Boomer nodded. “I don’t have much to call my own,” he said. “That’s not a complaint, just a fact we both need to take a long look at. My family pictures are on the spare side, and the only one I ever really loved from that end, the one that owned my heart, is waiting to take a long ride to a small cemetery.”

“That were my boy in there waiting to get buried instead of your niece, would you step aside even if I told you it was how I wanted it?” Dead-Eye asked.

“No,” Boomer said.

“Then let’s move on to the second part of the exam,” Dead-Eye said. “You pick up any intel on the shooters, street or department?”

“It could be the Russians—the shooting has some of their tire tracks on it,” Boomer said. “But the smart cash is riding on a crew from South America looking to impress the SAs working the coke-and-gun end of town. Now, the only new crew making any noise these last few months has been a kill-crazy band of white-line pistols cherried by a dealer who used to be a priest. My gut is to look their way, but it might be best to do a wash and rinse on both ends just so we lock down on the right target.”

“A man of God gone to hell,” Dead-Eye said. “I tell you straight, they don’t give themselves much of a shake these days. Take your pick of evil, my man. They either popping caps in some innocent bystander in broad daylight or molesting kids under a white sheet at night.”

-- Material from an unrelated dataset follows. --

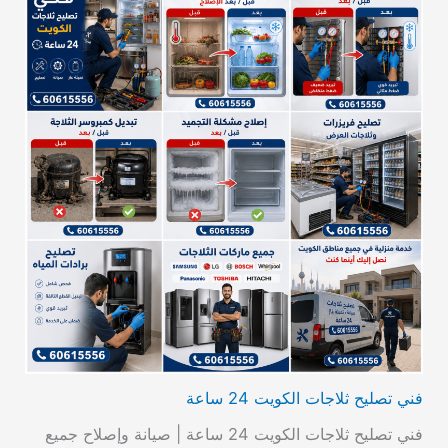
فني تصليح ثلاجات الكويت 24 ساعة
فني تصليح ثلاجات الكويت 24 ساعة | صيانة وإصلاح جميع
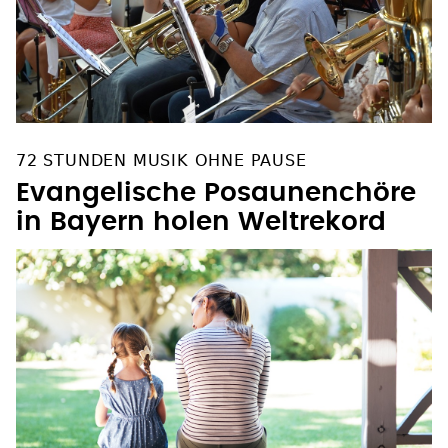
72 STUNDEN MUSIK OHNE PAUSE
Evangelische Posaunenchöre
in Bayern holen Weltrekord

“He didn’t come into town alone,” Boomer said. “Got at least two, maybe three hundred guns within reach, answer only to his words. And he’s not the shy type of padre, kind who works best in the shadows. He’s up front and personal and will put the drop down himself, the mood strikes.”

“He might think, for now at least, he’s holding a full tray of fresh cookies,” Dead-Eye said. “But just wait until he gets wind of us—two shot-up, beat-up, crippled ex-cops putting a hunt party out on his SA ass. What, my friend, do you suppose the ole padre is going to do once that shit filters through his ears?”

“If luck is still running our way, he’ll laugh until he dies,” Boomer said.